Even if the company survived the pandemic without government-backed financial assistance, directors of insolvent or near-insolvent companies need to be aware of their statutory and fiduciary duties, especially in light of the much-hyped Supreme Court judgment in BTI v Sequana [i]. This case offers helpful guidance to directors as to the nature of the duties they might owe to the various stakeholders (primarily to the shareholders and creditors), at different points of the company becoming insolvent, or when it is just at the cusp of insolvency. It highlights the trigger point at which directors need to consider their obligations and hold the interests of the creditors paramount to the interests of the shareholders.
In this judgment, dismissing the appeal, the Supreme Court affirmed the existence of the directors’ duty to consider the interest of the creditors (the creditors’ interests’ duty) and clarified that this duty is engaged when the directors know, or ought to know that the company is insolvent or bordering on insolvency or that insolvent liquidation or administration is probable. In such circumstances, directors need to give appropriate weight to the creditors’ interests and balance these with the members’ interests, where there is a conflict. This duty is owed to the general body of the creditors and not in the interest of a particular creditor in a special position. Giving a sliding scale, the court explained that the directors’ duties will naturally tip towards the creditors, as the company’s financial problems worsen.

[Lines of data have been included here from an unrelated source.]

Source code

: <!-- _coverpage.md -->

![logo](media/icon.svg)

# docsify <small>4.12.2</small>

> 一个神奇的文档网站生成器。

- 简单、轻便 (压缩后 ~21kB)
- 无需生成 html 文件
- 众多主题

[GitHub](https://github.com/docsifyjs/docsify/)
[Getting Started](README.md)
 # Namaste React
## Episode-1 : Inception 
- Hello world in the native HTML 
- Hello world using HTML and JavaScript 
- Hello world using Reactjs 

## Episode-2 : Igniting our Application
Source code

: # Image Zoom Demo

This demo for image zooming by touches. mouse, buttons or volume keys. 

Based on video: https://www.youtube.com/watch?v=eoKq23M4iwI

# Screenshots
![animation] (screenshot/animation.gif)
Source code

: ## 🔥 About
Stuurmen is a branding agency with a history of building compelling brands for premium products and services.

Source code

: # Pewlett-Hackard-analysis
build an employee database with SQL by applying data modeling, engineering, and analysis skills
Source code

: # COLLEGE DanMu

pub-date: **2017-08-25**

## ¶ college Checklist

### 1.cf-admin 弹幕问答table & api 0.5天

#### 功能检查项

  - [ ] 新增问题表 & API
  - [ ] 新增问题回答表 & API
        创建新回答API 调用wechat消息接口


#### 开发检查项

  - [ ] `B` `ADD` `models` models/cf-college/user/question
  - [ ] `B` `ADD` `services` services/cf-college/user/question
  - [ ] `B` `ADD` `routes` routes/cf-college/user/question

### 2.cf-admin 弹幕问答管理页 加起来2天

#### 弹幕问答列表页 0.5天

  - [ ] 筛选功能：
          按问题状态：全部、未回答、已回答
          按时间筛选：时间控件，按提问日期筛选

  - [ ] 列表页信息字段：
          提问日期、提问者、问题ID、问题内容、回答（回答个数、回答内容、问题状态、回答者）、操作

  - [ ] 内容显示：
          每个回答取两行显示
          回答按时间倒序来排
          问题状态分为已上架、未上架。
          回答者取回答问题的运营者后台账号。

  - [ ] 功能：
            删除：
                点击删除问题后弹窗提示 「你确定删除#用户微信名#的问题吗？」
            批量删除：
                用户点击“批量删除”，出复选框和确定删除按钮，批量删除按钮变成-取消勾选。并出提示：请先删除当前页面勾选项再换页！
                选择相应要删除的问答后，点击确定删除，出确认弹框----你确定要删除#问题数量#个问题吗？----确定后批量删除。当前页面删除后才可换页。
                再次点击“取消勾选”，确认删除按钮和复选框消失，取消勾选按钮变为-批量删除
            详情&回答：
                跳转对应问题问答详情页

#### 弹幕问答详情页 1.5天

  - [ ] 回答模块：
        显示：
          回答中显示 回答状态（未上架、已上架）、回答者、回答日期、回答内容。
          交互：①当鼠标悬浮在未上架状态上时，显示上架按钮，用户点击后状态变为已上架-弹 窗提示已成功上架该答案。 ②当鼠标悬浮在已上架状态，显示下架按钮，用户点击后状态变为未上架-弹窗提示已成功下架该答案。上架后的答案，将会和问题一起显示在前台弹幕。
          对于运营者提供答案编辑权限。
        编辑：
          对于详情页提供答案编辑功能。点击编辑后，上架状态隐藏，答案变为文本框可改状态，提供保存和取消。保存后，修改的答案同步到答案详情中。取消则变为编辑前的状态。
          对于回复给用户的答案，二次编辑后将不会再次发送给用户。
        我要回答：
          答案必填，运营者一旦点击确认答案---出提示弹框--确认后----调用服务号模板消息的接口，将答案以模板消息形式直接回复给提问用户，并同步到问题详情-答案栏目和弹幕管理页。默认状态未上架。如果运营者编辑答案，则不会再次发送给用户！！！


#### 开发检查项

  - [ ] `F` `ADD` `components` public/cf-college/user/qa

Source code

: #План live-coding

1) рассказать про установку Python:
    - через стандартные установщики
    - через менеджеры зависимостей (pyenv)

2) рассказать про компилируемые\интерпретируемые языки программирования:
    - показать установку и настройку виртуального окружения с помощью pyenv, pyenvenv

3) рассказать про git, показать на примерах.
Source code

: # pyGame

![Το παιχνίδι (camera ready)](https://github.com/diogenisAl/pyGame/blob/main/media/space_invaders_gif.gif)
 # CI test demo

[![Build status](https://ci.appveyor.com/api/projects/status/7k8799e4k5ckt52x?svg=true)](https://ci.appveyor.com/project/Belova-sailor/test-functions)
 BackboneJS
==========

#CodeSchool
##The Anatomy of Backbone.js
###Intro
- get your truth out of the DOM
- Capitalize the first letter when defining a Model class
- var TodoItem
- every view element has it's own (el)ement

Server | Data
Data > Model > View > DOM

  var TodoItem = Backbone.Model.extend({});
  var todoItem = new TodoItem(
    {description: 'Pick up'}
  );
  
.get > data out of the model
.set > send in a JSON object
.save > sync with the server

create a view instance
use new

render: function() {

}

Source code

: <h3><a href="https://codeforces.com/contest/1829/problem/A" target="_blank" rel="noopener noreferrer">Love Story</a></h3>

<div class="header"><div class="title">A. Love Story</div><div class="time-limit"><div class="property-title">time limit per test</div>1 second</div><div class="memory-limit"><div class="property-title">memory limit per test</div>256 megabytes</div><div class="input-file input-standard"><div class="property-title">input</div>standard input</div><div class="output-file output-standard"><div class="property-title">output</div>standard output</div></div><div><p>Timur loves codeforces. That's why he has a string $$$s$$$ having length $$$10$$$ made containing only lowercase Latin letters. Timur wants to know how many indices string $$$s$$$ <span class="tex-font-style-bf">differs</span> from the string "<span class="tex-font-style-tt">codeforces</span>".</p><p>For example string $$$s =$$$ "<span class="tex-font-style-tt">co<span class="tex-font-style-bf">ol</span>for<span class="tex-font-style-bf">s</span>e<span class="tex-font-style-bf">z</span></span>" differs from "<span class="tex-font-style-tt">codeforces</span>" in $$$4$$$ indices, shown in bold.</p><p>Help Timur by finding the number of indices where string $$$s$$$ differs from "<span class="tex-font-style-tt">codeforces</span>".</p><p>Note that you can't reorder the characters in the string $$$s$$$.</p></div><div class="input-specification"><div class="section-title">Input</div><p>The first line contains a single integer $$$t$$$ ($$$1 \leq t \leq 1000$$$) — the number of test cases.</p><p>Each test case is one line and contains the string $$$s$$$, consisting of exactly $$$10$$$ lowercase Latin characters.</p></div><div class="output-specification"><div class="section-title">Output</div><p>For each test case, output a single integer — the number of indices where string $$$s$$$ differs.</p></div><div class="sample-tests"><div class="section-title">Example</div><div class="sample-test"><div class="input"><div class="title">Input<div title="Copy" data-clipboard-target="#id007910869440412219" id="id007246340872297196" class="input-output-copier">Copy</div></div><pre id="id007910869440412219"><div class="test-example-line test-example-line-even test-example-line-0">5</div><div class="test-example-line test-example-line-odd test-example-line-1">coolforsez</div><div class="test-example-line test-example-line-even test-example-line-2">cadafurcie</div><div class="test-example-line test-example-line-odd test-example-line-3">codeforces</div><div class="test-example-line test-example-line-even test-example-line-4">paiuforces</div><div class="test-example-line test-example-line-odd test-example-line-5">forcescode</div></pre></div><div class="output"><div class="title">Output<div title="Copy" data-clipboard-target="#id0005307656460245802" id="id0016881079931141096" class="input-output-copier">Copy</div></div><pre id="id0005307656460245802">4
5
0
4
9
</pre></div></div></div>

In practice, this means that for both the trigger and the contents of the creditors’ interests’ duty, the directors will need to take legal advice to help them navigate the challenges ahead. Indeed, the need of the hour is for directors to tighten their corporate governance, ensuring that the board is continuously monitoring the company’s financial health and ensuring proper documentation of the board’s decision-making. Directors would greatly benefit from paying heed to the old adage of ‘prevention is better than cure’ and taking legal advice as soon as it becomes clear that financial difficulties are on the horizon.